In the unanimous ruling, it wrote: “We respectfully acknowledge the magnitude and importance of the very personal desire of a terminally ill patient to decide how to safely and peacefully exit a painful and debilitating life. The personal autonomy to make one’s own medical decisions, even those that can hasten one’s own death, are recognized in the UHCDA [the Uniform Health Care Decisions Act] and the Pain Relief Act, which provide numerous safeguards to protect the integrity of those decisions.” Still, the court concluded that rather than “defining the asserted right in this case, i.e., the right to a physician’s aid in dying, in its comprehensive sense through judicial ruling, it is clear to us that such a right cannot be defined without comprehensive legislation.”

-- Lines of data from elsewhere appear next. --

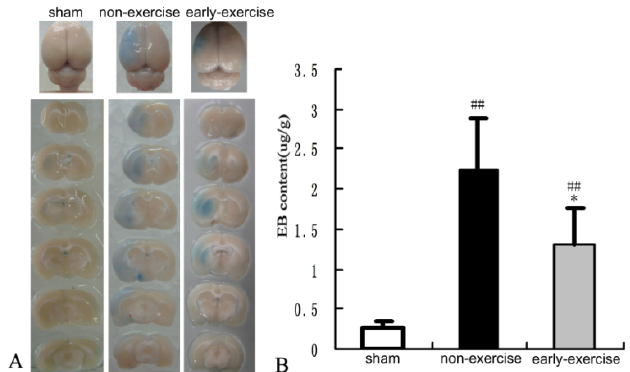
Figure 3. Effect of early exercise on Evans blue (EB) extravasation. ( A ) Representative images of EB-stained brains after three-day exercise; ( B ) Quantification of Evans blue dye (µg dye/g brain tissue). Compared to NE rats, early exercise significantly reduced the amount of EB in the ipsilateral hemisphere of early-exercise (EE) rats. * p < 0.05, compared with the non-exercise group; ## p < 0.01, compared with the sham group. n =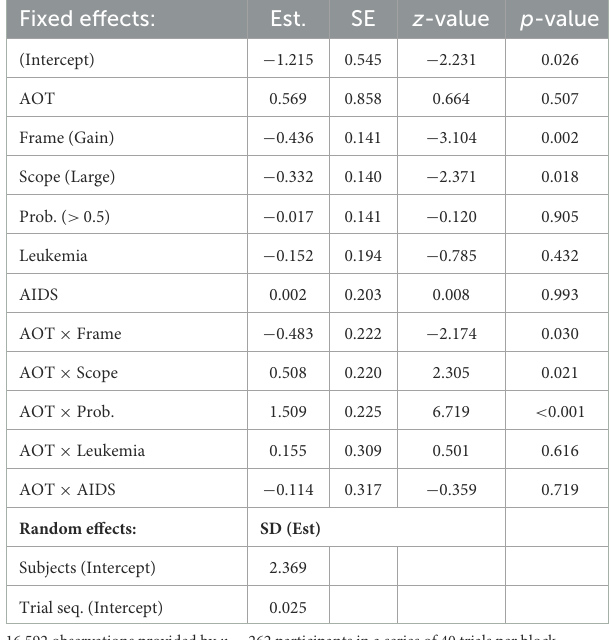
TABLE 8 Experiment 2: Generalized linear mixed model, Interactions: actively open-minded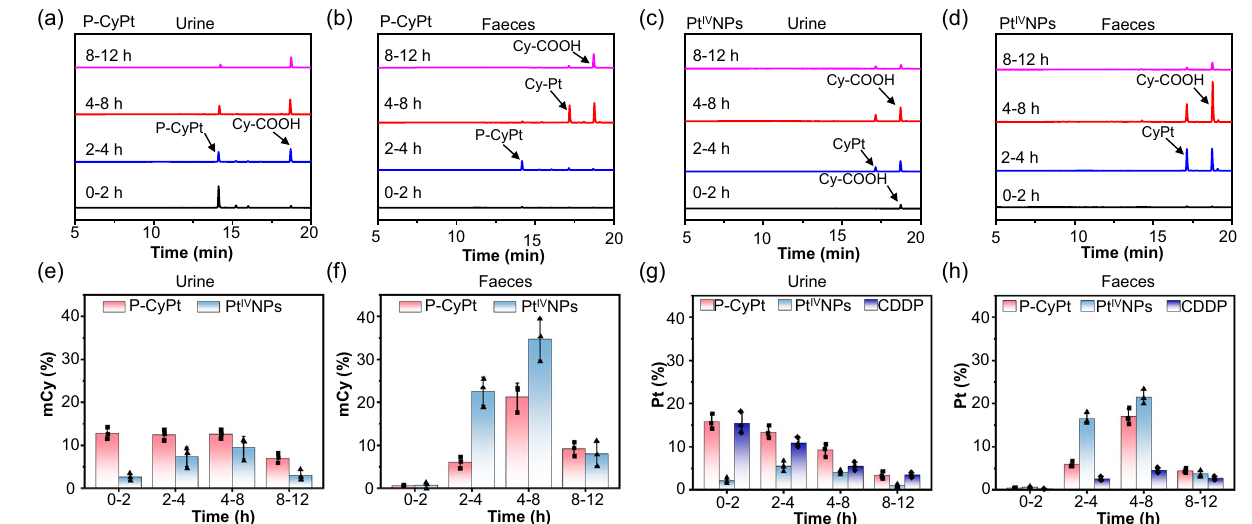
Fig.6|Evaluationofthemetabolism,clearance,andbiosafetyofP-CyPtinvivo. a – d HPLCtraces(660nmdetection)ofurine( a , c )andfaeces( b , d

The decision upholds a 2015 appellate court ruling that medical aid in dying is not a right under the state’s constitution and that it is a matter for the legislature to decide.

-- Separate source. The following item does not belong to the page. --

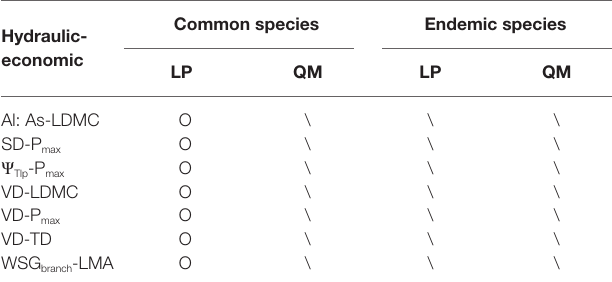
TABLE 2 | According to Figure 5, Supplementary Figures S1 – S5 , list the relationships between hydraulic and economic traits of 20 pairs of congeneric common species and 11 pairs of congeneric endemic species, which changed with soil water availability [O, significant correlation ( p < 0.05); \, no correlation ( p >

“We are saddened by this decision,” said Barbara Coombs Lee, President of Compassion & Choices, the group that co-filed the original case with the ACLU of New Mexico. “Since the appellate court reversed the lower court’s protection for end-of-life liberty last August, New Mexicans have suffered needlessly at the end of life, deepening the grief of their loved ones. Many have died without the comfort of access to aid in dying if their suffering became unbearable. The justices could have ended this tragedy, but they did not.”
Today’s decision means physicians across the state could be prosecuted under a 1963 state statute prohibiting “assisted suicide” if they provide aid in dying to their eligible patients immediately.

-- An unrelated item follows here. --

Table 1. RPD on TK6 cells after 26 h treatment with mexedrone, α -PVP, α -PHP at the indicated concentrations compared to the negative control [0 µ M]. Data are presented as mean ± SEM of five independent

During the 19 months (Jan 13, 2014 – Aug 11, 2015) that a district judge’s ruling prevailed, physicians in Bernalillo County, New Mexico were able to provide medical aid in dying for their eligible patients. Aid in dying is a prescription medication that a terminally ill, mentally capable adult can take, when and whether they choose, to shorten a dying process if their suffering becomes unbearable. That decision was appealed by then New Mexico Attorney General Gary King, resulting in a fractured ruling; a powerful dissent by Judge Linda Vanzi, however, validated District Judge Jan Nash’s ruling that aid in dying is a right under the New Mexico Constitution.